Einstein’s general theory of relativity shows that the same chaos also appears near a singularity.

In a February 2025 preprint, University of Cambridge physicist Sean Hartnoll and graduate student Ming Yang brought Julia’s work into the real world. Inside the chaos close to a singularity, they found that a “conformal” symmetry emerges. Hartnoll compares conformal symmetry to Dutch artist MC Escher’s famous bat drawings — the same structure is repeated at different scales. This scale symmetry, combined with a bit of mathematics, revealed a near-singularity quantum system whose spectrum is organized into prime numbers – a cloud of conformal primon gas.
Five months later, they posted a preprint online with a new twist. The team, which now included physicist Marine De Clerck from the University of Cambridge, extended their analysis to a universe with five dimensions instead of the usual four.

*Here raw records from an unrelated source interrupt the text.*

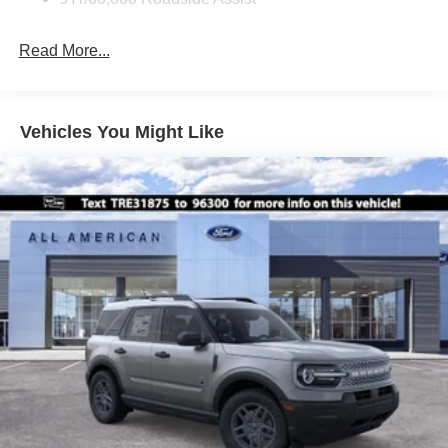
Deep Tinted Glass
Fixed Rear Window w/Wiper and Defroster
Read More...
Front Fog Lamps
Galvanized Steel/Aluminum Panels
Headlights-Automatic Highbeams
Vehicles You Might Like
Laminated Glass
LED Brakelights
Lip Spoiler
Perimeter/Approach Lights
Power Liftgate Rear Cargo Access
Speed Sensitive Rain Detecting Variable Intermittent
Wipers
Tailgate/Rear Door Lock Included w/Power Door Locks
Tire Mobility Kit
Tires: P275/45R21 AS BSW
Wheels: 21" Magnetite-Painted Aluminum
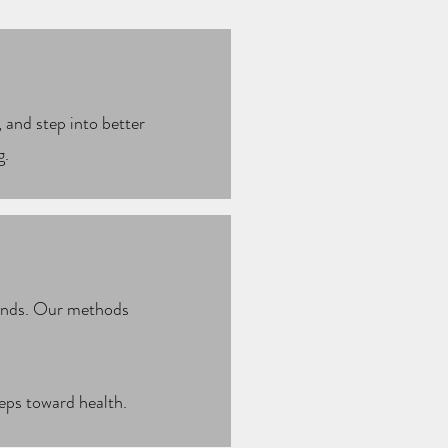
 and step into better
g.
rends. Our methods
teps toward health.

They found that the an extra dimension forced a new feature: tracking the dynamics of the singularity now required a “complex” prime number, called a Gaussian prime, which includes an imaginary component (a number multiplied by the square root of –1). Gaussian primes can no longer be divided by other complex numbers. The authors dubbed this system a “complex primon gas.”

“We don’t yet know whether the appearance of a random prime number near a singularity has a deeper meaning,” says Hartnoll. “However, in my opinion, it is very intriguing that the link extends to higher-dimensional theories of gravity,” including some candidates for a fully quantum-mechanical theory of gravity.
Perlmutter cautiously hopes that this wave of primordial physics will accelerate new discoveries, but this approach is just one of many struggling to gain acceptance. “The kinds of things we’re trying to understand, black holes in quantum gravity, are surely governed by beautiful structures,” he says. “And number theory seems to be a natural language.”